As previously commented, cases requiring hepatic ischemia and IVC clamping above hepatic veins have surgical disadvantages, due to intraoperative venous return decrease and to postoperative hepatic dysfunction. Thus, the less time the ischemia is established, the less risk of perioperative complications. That is the reason why we routinely recommend replacing clamps after thrombectomy. Once the thrombus is removed, a vascular clamp is positioned immediately above the proximal segment of the cavotomy, so the suprahepatic clamp and hepatic hilium clamp can be safely removed and then hepatic circulation reestablished.
Level IV tumor thrombus
Early surgical approach of level IV thrombus relied on cardiopulmonary bypass (CPB). It can produce platelet dysfunction and coagulopathy (Novick et al. 1990), with the consequent extensive bleeding, and it is not exempt of complications arising mainly from hypothermia. In our experience, CPB may be required in patients with a large and fixed atrial thrombus. In these cases, collaboration with cardiothoracic surgeons is necessary to remove all the thrombus from the right heart. However, patients presenting with a little and not adherent atrial thrombus may be resectable through a complete abdominal approach and would benefit from the use of liver transplantation techniques described previously. After opening the central tendon of the diaphragm, supradiaphragmatic and intrapericardial IVC is identified and dissected until it can be correctly encircled (Fig. 7). Once here, confluence of IVC in the right atrium can be gently pulled to the abdomen, bellow the diaphragm. Clamps positioning, cavotomy, thrombectomy and IVC reconstruction should be done in conventional fashion (Fig. 8).
Need for IVC resection
Oncological success in RCC treatment will depend on the complete tumor removal. Sometimes there is no only tumor thrombus, but the IVC wall is infiltrated and has to be removed. It is quite difficult, but not impossible, to determine whether the IVC wall is invaded or not. The assessment of some radiographic features was associated with a significantly increased risk of IVC resection (Psutka et al. 2014). Although useful for a good preoperative planning, only surgical exploration has real value.

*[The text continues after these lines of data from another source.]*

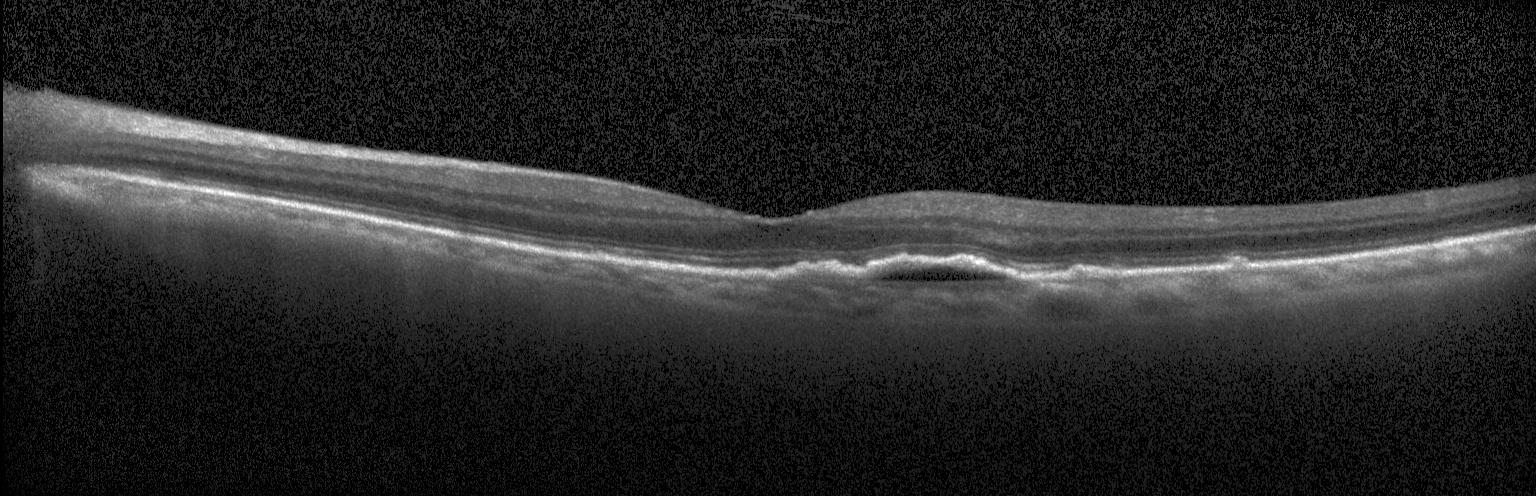

OCT B-scan showing a choroidal neovascular membrane.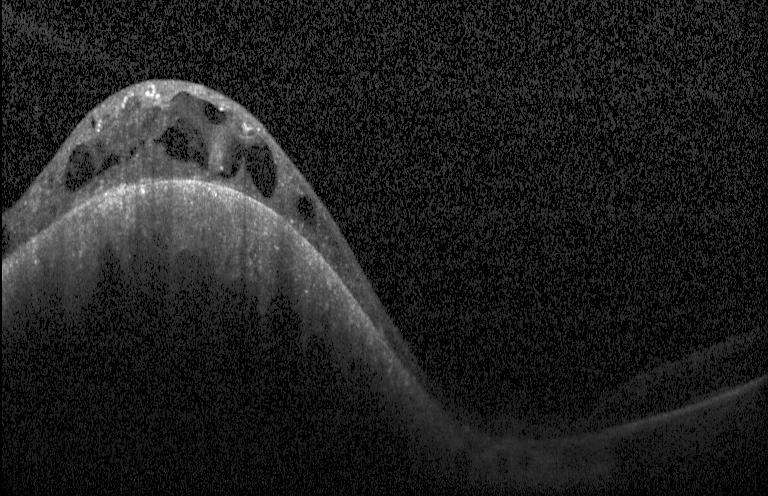
Heidelberg Spectralis; optical coherence tomography B-scan. Diagnosis: diabetic macular edema (DME).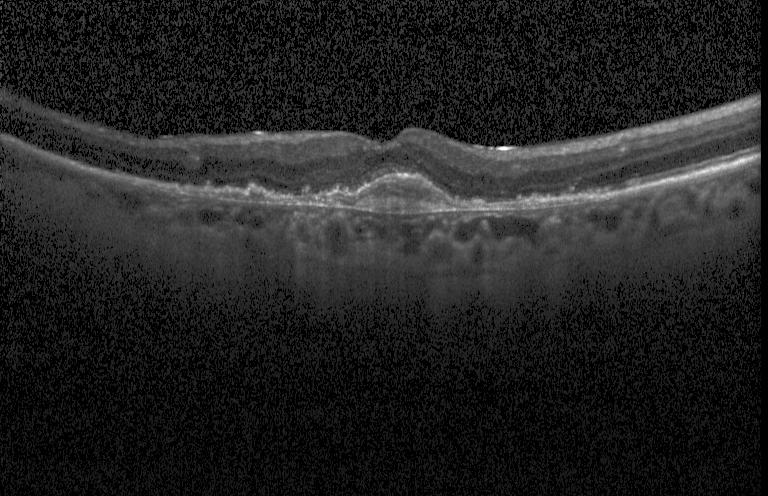 OCT B-scan.
Assessment: a choroidal neovascular membrane.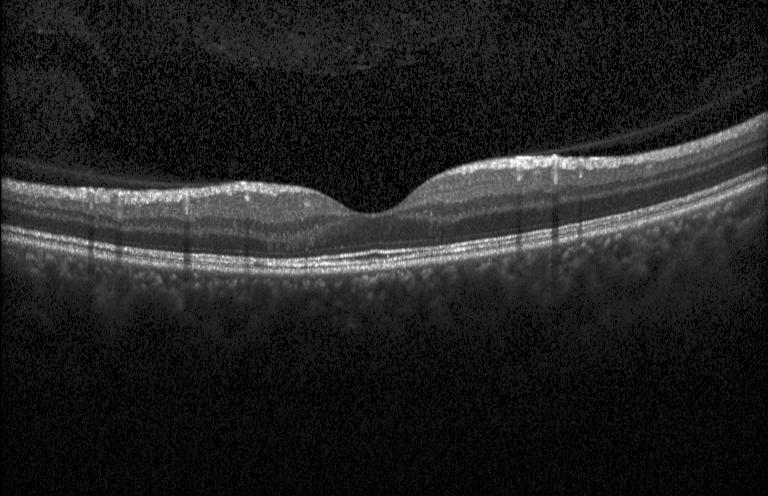 Macular scan, spectral-domain optical coherence tomography, Heidelberg Spectralis OCT system, retinal OCT cross-section.
Macular OCT: neither choroidal neovascularization, diabetic macular edema, nor drusen.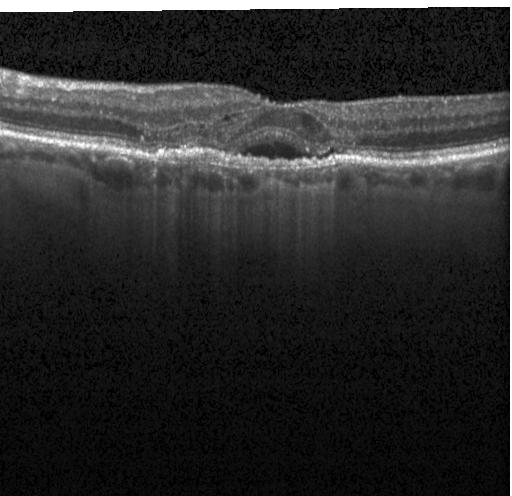 Impression: choroidal neovascularization (CNV).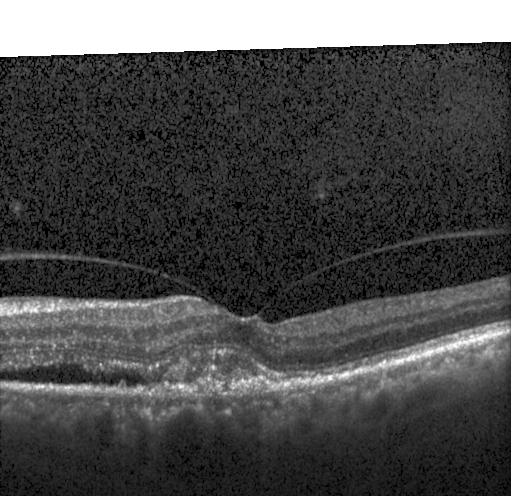

Impression: a choroidal neovascular membrane.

Resection of the IVC may not be necessary in most of the cases. Furthermore, complete “piggyback” liver mobilization facilitates complete thrombectomy of large thrombus, avoiding IVC resection. When IVC is affected by the tumor, the evaluation of collateral vessels is useful to decide what to do. If complete occlusion of IVC is present with chronic obstruction, an adequate blood flow through collaterals is presumed, creating a natural veno-venous bypass. En bloc resection of the IVC can be performed safely with low postoperative morbidity (Ciancio and Soloway 2005; Kearney et al. 1981). However, if collateral circulation is not present, resection of IVC should be avoided. In this setting, IVC reconstruction can be done with prosthesis, usually a PTFE graft (Fig. 9). Its main risk is thrombosis or infection (Caldarelli et al. 2002). Other options are autologous vein grafts or pericardium (Marshall and Reitz 1985).